• _Work request_
Retype the entries below exactly, dropping the images.

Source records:
▼▼▼

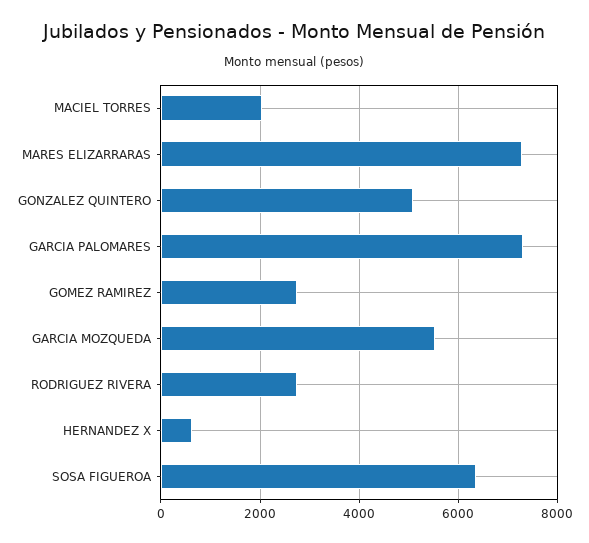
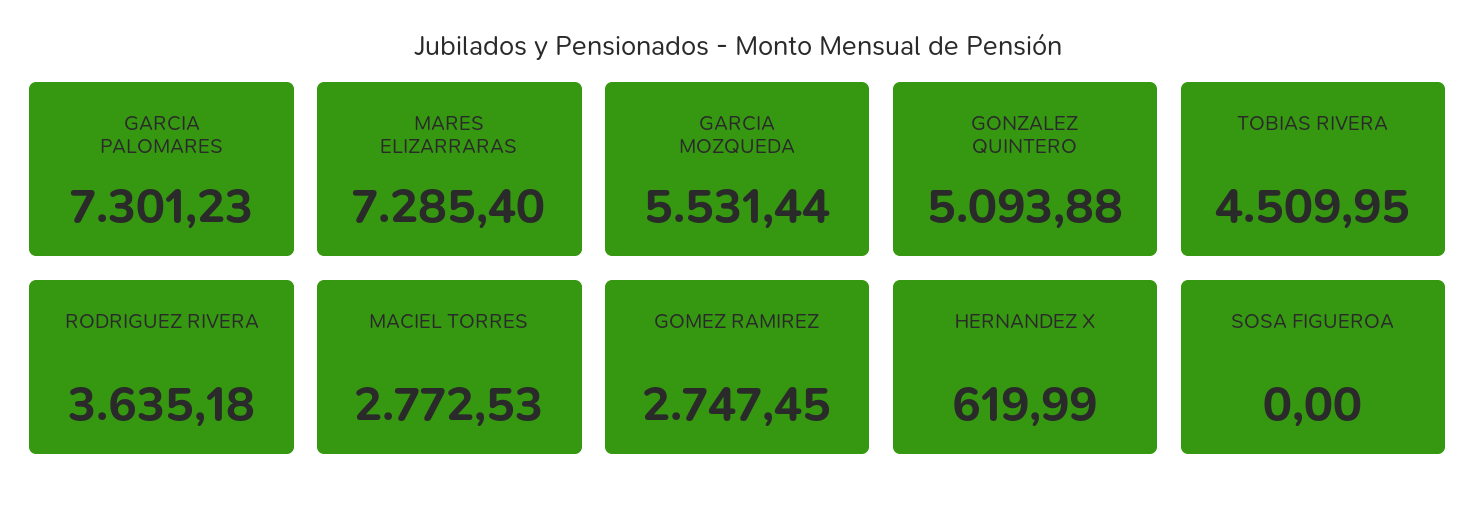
MACIEL TORRES: 2000 -> 2772.53
RODRIGUEZ RIVERA: 2800 -> 3635.18
SOSA FIGUEROA: 6400 -> 0
TOBIAS RIVERA: none -> 4509.95

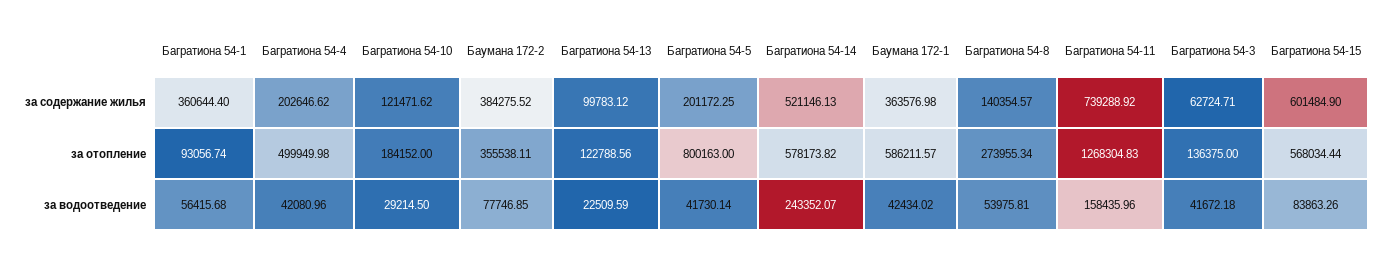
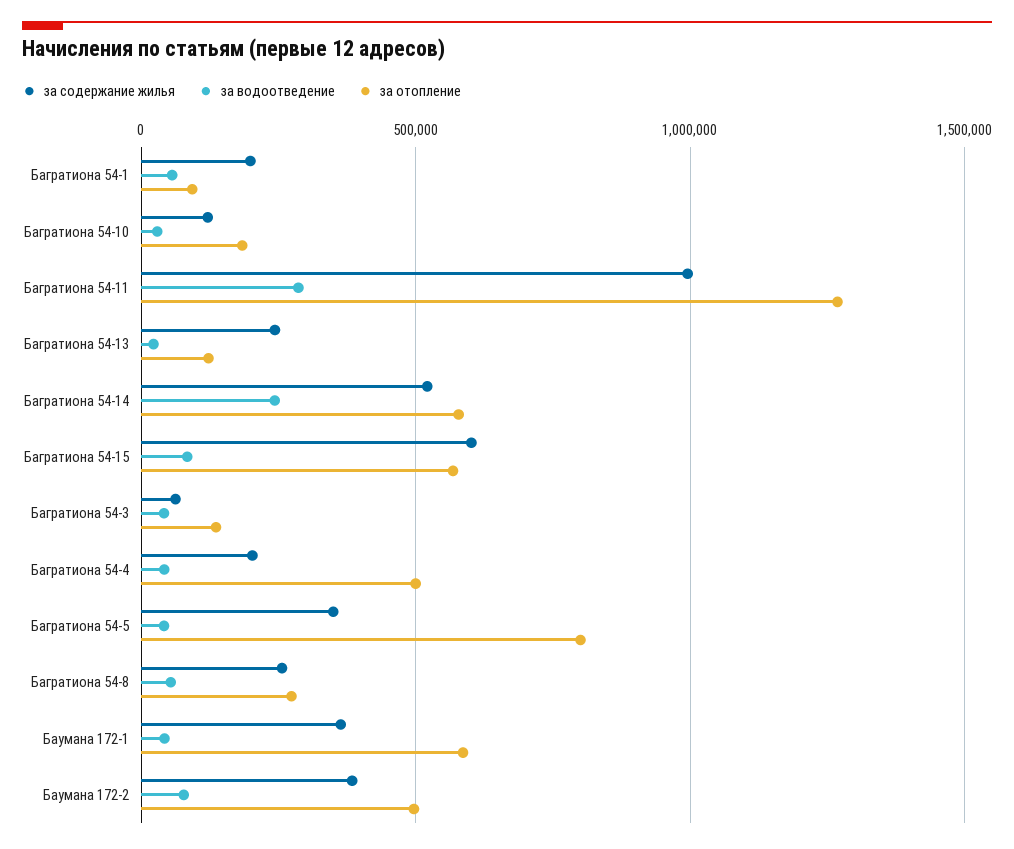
за содержание жилья, Багратиона 54-1: 360644.4 -> 200000
за содержание жилья, Багратиона 54-13: 99783.12 -> 250000
за содержание жилья, Багратиона 54-5: 201172.25 -> 350000
за содержание жилья, Багратиона 54-8: 140354.57 -> 250000
за содержание жилья, Багратиона 54-11: 739288.92 -> 1000000
за отопление, Баумана 172-2: 355538.11 -> 500000
за водоотведение, Багратиона 54-11: 158435.96 -> 300000

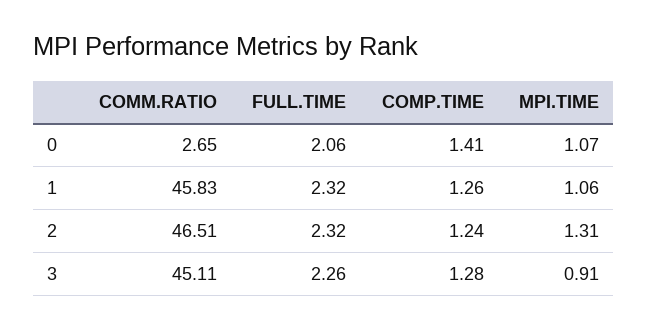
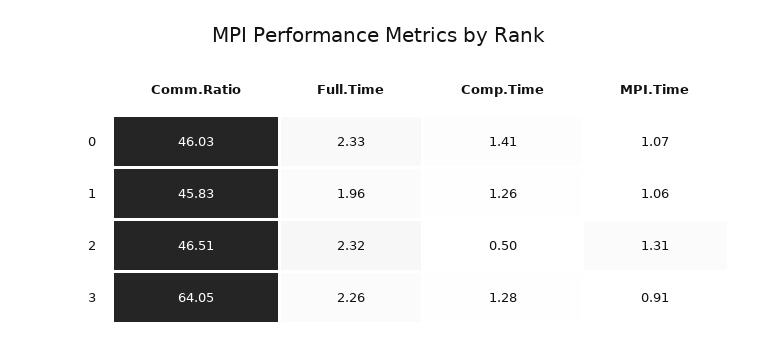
COMM.RATIO, 0: 2.65 -> 46.03
FULL.TIME, 0: 2.06 -> 2.33
FULL.TIME, 1: 2.32 -> 1.96
COMP.TIME, 2: 1.24 -> 0.5
COMM.RATIO, 3: 45.11 -> 64.05

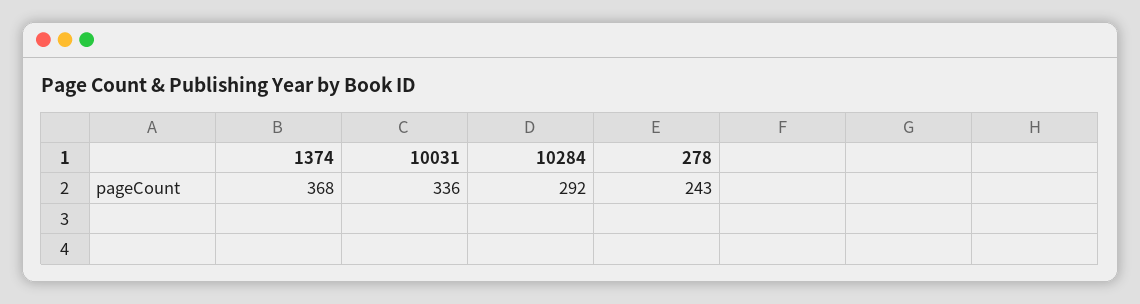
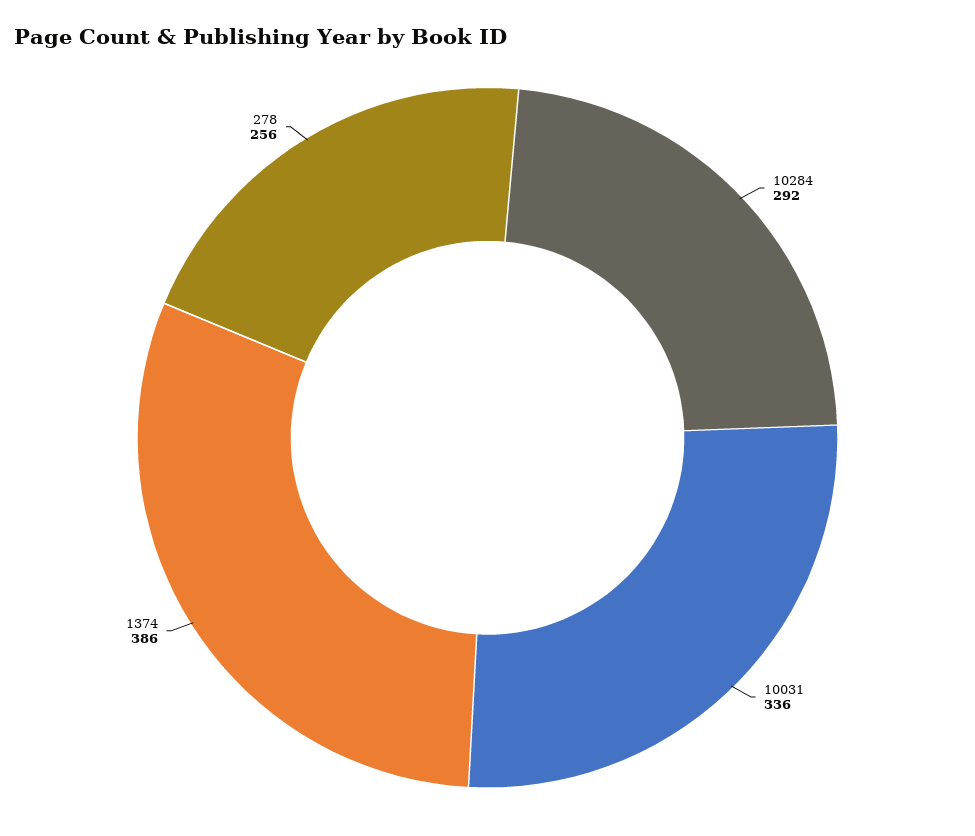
1374: 368 -> 386
278: 243 -> 256

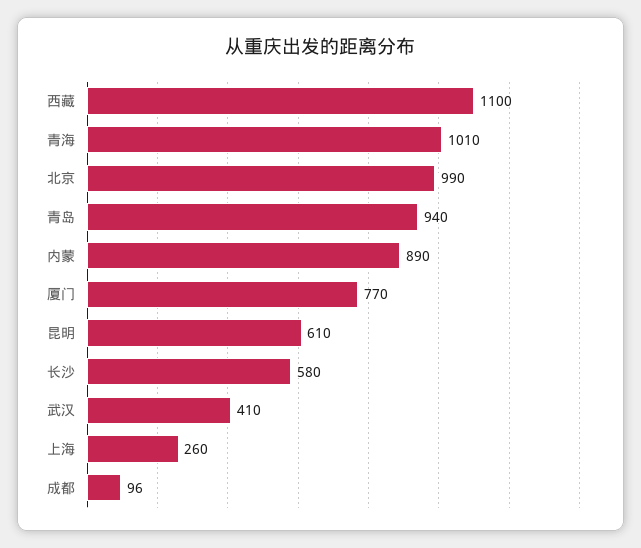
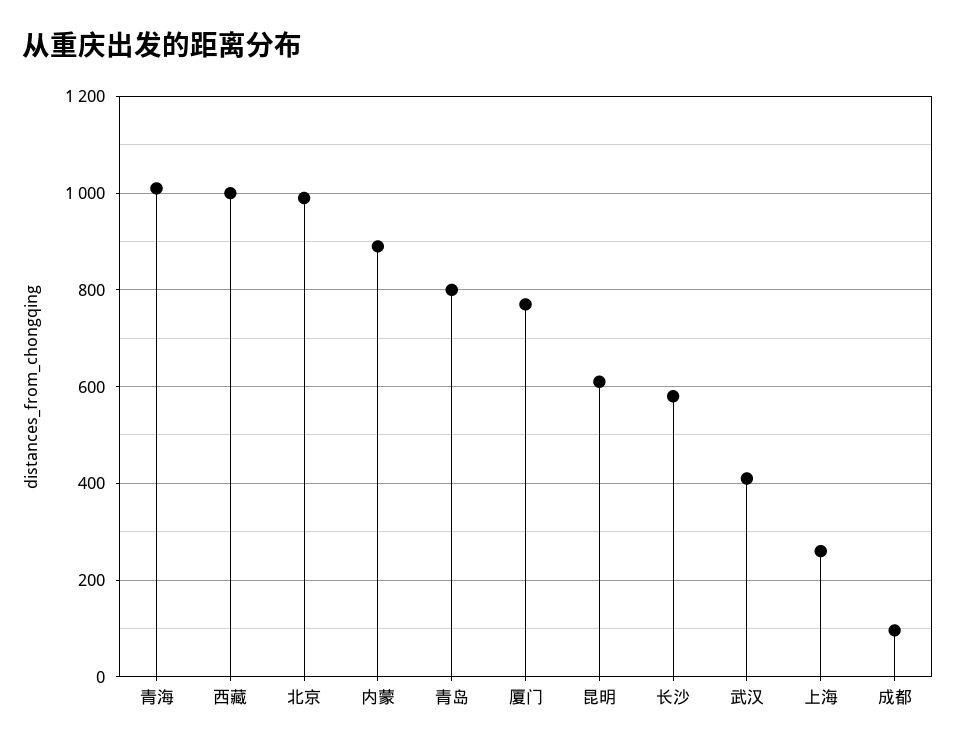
西藏: 1100 -> 1000
青岛: 940 -> 800

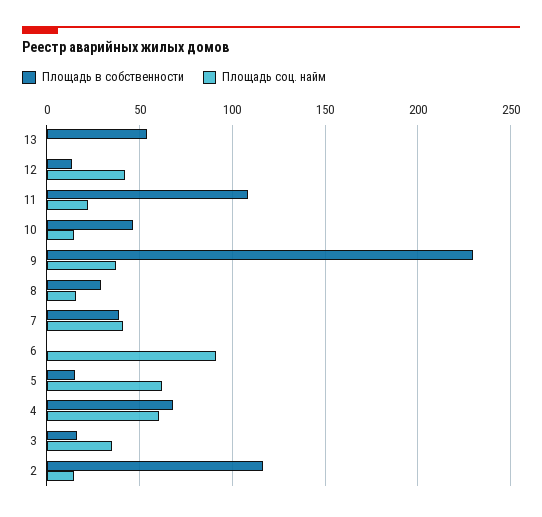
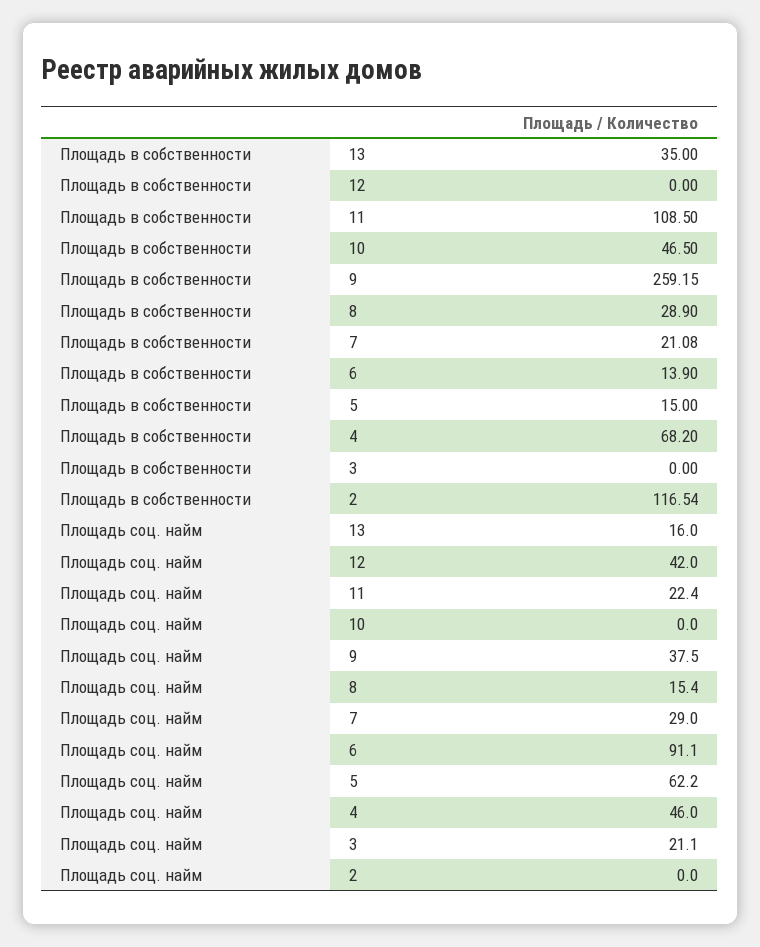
Площадь в собственности, 13: 55 -> 35
Площадь соц. найм, 13: 0 -> 16
Площадь в собственности, 12: 15 -> 0
Площадь соц. найм, 10: 15 -> 0
Площадь в собственности, 9: 230 -> 259.15
Площадь в собственности, 7: 40 -> 21.08
Площадь соц. найм, 7: 40 -> 29
Площадь в собственности, 6: 0 -> 13.9
Площадь соц. найм, 4: 60 -> 46
Площадь в собственности, 3: 15 -> 0
Площадь соц. найм, 3: 35 -> 21.1
Площадь соц. найм, 2: 15 -> 0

▲▲▲

• _Answer to this task_
MACIEL TORRES: 2000 -> 2772.53
RODRIGUEZ RIVERA: 2800 -> 3635.18
SOSA FIGUEROA: 6400 -> 0
TOBIAS RIVERA: none -> 4509.95

за содержание жилья, Багратиона 54-1: 360644.4 -> 200000
за содержание жилья, Багратиона 54-13: 99783.12 -> 250000
за содержание жилья, Багратиона 54-5: 201172.25 -> 350000
за содержание жилья, Багратиона 54-8: 140354.57 -> 250000
за содержание жилья, Багратиона 54-11: 739288.92 -> 1000000
за отопление, Баумана 172-2: 355538.11 -> 500000
за водоотведение, Багратиона 54-11: 158435.96 -> 300000

COMM.RATIO, 0: 2.65 -> 46.03
FULL.TIME, 0: 2.06 -> 2.33
FULL.TIME, 1: 2.32 -> 1.96
COMP.TIME, 2: 1.24 -> 0.5
COMM.RATIO, 3: 45.11 -> 64.05

1374: 368 -> 386
278: 243 -> 256

西藏: 1100 -> 1000
青岛: 940 -> 800

Площадь в собственности, 13: 55 -> 35
Площадь соц. найм, 13: 0 -> 16
Площадь в собственности, 12: 15 -> 0
Площадь соц. найм, 10: 15 -> 0
Площадь в собственности, 9: 230 -> 259.15
Площадь в собственности, 7: 40 -> 21.08
Площадь соц. найм, 7: 40 -> 29
Площадь в собственности, 6: 0 -> 13.9
Площадь соц. найм, 4: 60 -> 46
Площадь в собственности, 3: 15 -> 0
Площадь соц. найм, 3: 35 -> 21.1
Площадь соц. найм, 2: 15 -> 0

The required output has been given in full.